Patients older than 55 years of age with acute myelogenous leukemia (AML) are less likely to achieve complete remission and more likely to experience toxicity with conventional induction chemotherapy than younger patients. Azacitidine administered in the outpatient setting is well tolerated and can induce complete hematological remission in patients with myelodysplastic syndromes (MDS). At higher doses, azacitidine has activity in AML.

Twenty patients were retrospectively identified who had been treated with azacitidine with bone marrow blast counts between 21 and 38%. Patients with blast counts up to 29% were initially treated as MDS, but by WHO now meet criteria for AML. Patients with blast counts over 29% were treated with azacitidine after being deemed poor candidates for induction chemotherapy. Azacitidine 75 mg/m2/day was administered subcutaneously for 7 days every 4 weeks, which was defined as 1 cycle.

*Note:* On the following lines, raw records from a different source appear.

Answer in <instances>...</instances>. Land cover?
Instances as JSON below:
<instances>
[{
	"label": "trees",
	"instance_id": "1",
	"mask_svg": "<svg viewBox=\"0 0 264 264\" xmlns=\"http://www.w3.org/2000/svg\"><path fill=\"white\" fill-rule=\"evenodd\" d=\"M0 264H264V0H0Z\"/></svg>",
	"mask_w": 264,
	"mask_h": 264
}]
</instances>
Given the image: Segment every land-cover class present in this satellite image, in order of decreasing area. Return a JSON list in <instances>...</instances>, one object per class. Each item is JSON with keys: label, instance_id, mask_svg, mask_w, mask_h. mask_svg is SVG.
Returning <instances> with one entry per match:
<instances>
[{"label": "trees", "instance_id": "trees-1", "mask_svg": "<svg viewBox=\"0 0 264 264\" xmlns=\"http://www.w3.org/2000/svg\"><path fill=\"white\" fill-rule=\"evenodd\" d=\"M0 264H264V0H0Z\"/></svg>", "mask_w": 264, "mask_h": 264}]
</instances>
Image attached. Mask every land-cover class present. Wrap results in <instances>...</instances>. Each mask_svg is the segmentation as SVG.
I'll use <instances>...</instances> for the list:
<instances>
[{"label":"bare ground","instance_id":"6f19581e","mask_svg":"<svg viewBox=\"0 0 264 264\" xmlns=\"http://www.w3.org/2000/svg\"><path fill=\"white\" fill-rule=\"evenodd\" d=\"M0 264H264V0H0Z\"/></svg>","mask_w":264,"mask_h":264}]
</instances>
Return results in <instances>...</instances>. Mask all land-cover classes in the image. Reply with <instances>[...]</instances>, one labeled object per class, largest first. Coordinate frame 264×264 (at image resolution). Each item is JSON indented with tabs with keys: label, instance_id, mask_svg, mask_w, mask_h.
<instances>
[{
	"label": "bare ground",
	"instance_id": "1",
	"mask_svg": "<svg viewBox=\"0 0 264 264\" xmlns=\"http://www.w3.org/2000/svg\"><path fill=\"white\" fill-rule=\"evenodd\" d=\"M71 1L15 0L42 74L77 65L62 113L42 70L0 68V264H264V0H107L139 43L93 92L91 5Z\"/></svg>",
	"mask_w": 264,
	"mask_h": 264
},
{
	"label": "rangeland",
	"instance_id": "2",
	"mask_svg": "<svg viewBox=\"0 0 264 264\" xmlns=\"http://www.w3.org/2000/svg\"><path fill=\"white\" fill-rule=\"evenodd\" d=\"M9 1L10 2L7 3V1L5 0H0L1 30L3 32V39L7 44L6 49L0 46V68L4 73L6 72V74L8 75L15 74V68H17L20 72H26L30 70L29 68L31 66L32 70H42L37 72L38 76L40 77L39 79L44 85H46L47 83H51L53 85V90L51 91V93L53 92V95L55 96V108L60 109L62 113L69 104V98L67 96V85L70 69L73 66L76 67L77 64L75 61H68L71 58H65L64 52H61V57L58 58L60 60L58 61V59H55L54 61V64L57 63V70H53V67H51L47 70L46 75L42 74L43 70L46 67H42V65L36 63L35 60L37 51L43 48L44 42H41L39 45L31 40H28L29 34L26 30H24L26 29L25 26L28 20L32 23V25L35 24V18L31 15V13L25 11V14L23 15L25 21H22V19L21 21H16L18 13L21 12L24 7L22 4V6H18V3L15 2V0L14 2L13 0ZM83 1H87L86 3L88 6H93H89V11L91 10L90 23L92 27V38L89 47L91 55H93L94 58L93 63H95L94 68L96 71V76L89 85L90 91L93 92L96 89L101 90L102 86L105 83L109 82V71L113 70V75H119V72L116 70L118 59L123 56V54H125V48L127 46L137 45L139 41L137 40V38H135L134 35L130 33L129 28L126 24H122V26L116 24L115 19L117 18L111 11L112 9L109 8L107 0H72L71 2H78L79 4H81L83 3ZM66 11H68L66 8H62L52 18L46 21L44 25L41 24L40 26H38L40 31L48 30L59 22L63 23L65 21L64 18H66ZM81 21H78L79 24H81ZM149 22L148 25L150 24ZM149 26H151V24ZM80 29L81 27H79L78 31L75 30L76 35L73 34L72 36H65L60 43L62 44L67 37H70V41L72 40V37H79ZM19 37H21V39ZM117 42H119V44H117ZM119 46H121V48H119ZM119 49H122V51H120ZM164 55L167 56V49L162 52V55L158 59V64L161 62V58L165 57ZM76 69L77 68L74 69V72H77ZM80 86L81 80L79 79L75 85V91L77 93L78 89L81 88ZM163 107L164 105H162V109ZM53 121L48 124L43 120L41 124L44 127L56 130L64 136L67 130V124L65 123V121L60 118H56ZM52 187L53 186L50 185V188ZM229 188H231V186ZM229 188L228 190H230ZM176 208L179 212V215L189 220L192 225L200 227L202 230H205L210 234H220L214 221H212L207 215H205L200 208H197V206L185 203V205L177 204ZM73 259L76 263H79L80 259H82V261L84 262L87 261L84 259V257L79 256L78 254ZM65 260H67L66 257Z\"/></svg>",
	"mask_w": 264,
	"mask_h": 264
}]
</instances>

The overall response rate was 60% (12/20): complete response (CR; n = 4; 20%); partial response (PR; n = 5; 25%); hematologic improvement (HI; n = 3; 15%). The median survival of responders was 15+ months compared with 2.5 months for nonresponders (P = .009). During therapy, responders had an Eastern Cooperative Oncology Group (ECOG) performance status of 1 or 0. The most common toxic event was infection (n = 8). Four patients were hospitalized during the first cycle of treatment.

Azacitidine administered in the outpatient setting can induce remission in AML. The therapy is well tolerated and might be an alternative for patients unlikely to tolerate standard induction chemotherapy.